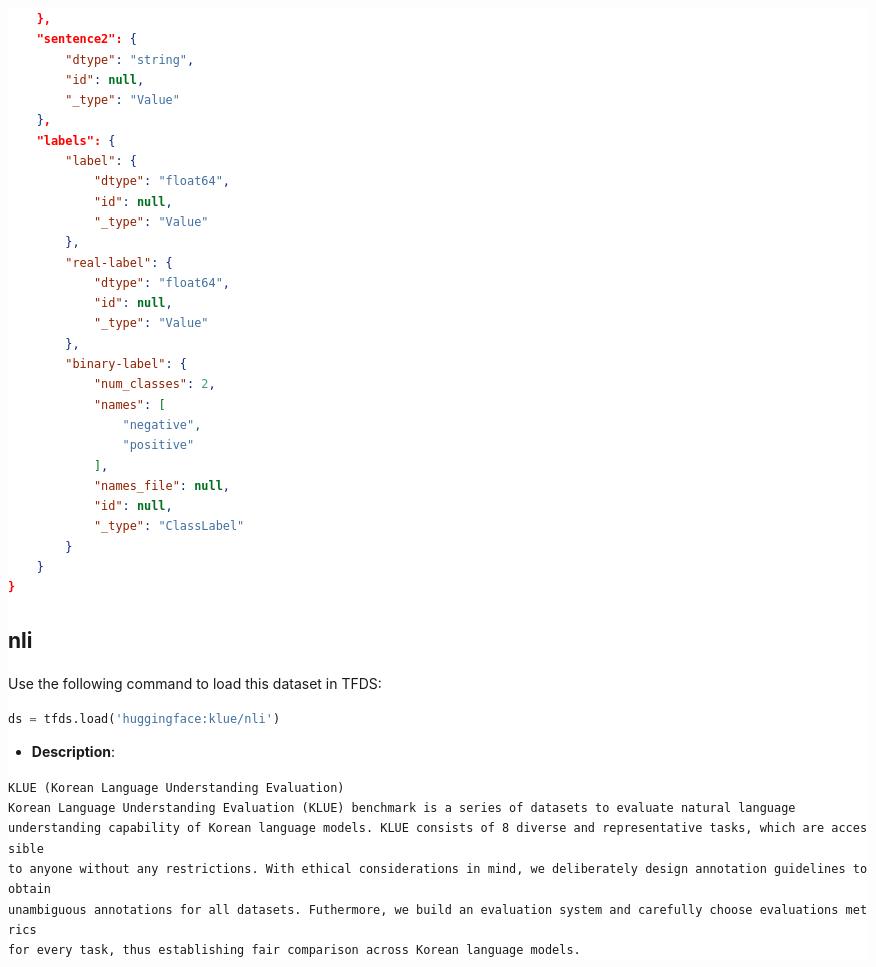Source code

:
 ```json
    },
    "sentence2": {
        "dtype": "string",
        "id": null,
        "_type": "Value"
    },
    "labels": {
        "label": {
            "dtype": "float64",
            "id": null,
            "_type": "Value"
        },
        "real-label": {
            "dtype": "float64",
            "id": null,
            "_type": "Value"
        },
        "binary-label": {
            "num_classes": 2,
            "names": [
                "negative",
                "positive"
            ],
            "names_file": null,
            "id": null,
            "_type": "ClassLabel"
        }
    }
}
```



## nli


Use the following command to load this dataset in TFDS:

```python
ds = tfds.load('huggingface:klue/nli')
```

*   **Description**:

```
KLUE (Korean Language Understanding Evaluation)
Korean Language Understanding Evaluation (KLUE) benchmark is a series of datasets to evaluate natural language
understanding capability of Korean language models. KLUE consists of 8 diverse and representative tasks, which are accessible
to anyone without any restrictions. With ethical considerations in mind, we deliberately design annotation guidelines to obtain
unambiguous annotations for all datasets. Futhermore, we build an evaluation system and carefully choose evaluations metrics
for every task, thus establishing fair comparison across Korean language models.
```
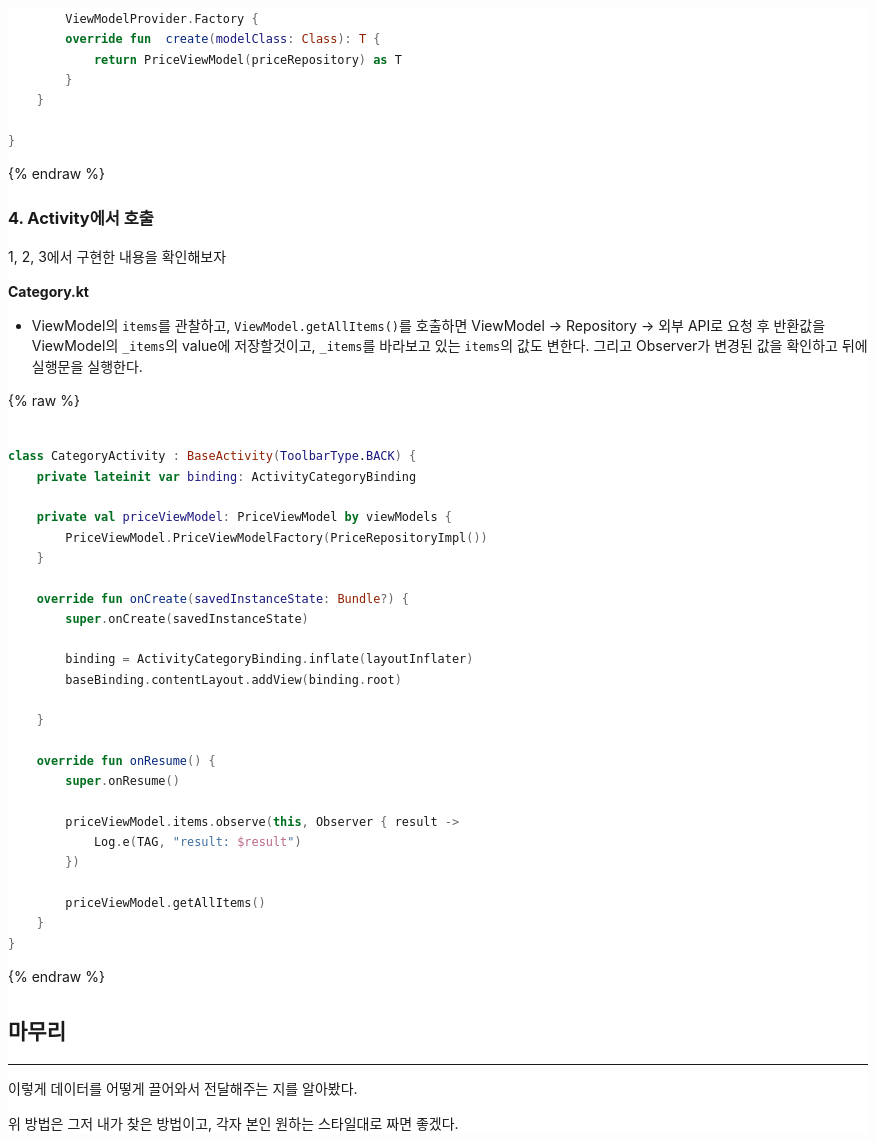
 ```kotlin
        ViewModelProvider.Factory {
        override fun  create(modelClass: Class): T {
            return PriceViewModel(priceRepository) as T
        }
    }

}
```
{% endraw %}




### 4. Activity에서 호출


1, 2, 3에서 구현한 내용을 확인해보자


**Category.kt**

- ViewModel의 `items`를 관찰하고, `ViewModel.getAllItems()`를 호출하면 ViewModel -> Repository -> 외부 API로 요청 후 반환값을 ViewModel의 `_items`의 value에 저장할것이고, `_items`를 바라보고 있는 `items`의 값도 변한다. 그리고 Observer가 변경된 값을 확인하고 뒤에 실행문을 실행한다.


{% raw %}
```kotlin

class CategoryActivity : BaseActivity(ToolbarType.BACK) {
    private lateinit var binding: ActivityCategoryBinding

    private val priceViewModel: PriceViewModel by viewModels {
        PriceViewModel.PriceViewModelFactory(PriceRepositoryImpl())
    }

    override fun onCreate(savedInstanceState: Bundle?) {
        super.onCreate(savedInstanceState)

        binding = ActivityCategoryBinding.inflate(layoutInflater)
        baseBinding.contentLayout.addView(binding.root)

    }

    override fun onResume() {
        super.onResume()

        priceViewModel.items.observe(this, Observer { result ->
            Log.e(TAG, "result: $result")
        })

        priceViewModel.getAllItems()
    }
}
```
{% endraw %}




## 마무리


---


이렇게 데이터를 어떻게 끌어와서 전달해주는 지를 알아봤다.


위 방법은 그저 내가 찾은 방법이고, 각자 본인 원하는 스타일대로 짜면 좋겠다.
------------------------------
WHAT YOU NEED TO DO:
For each line in the material above that contains the string "onResume", make a copy.

SOLUTION:
    override fun onResume() {
        super.onResume()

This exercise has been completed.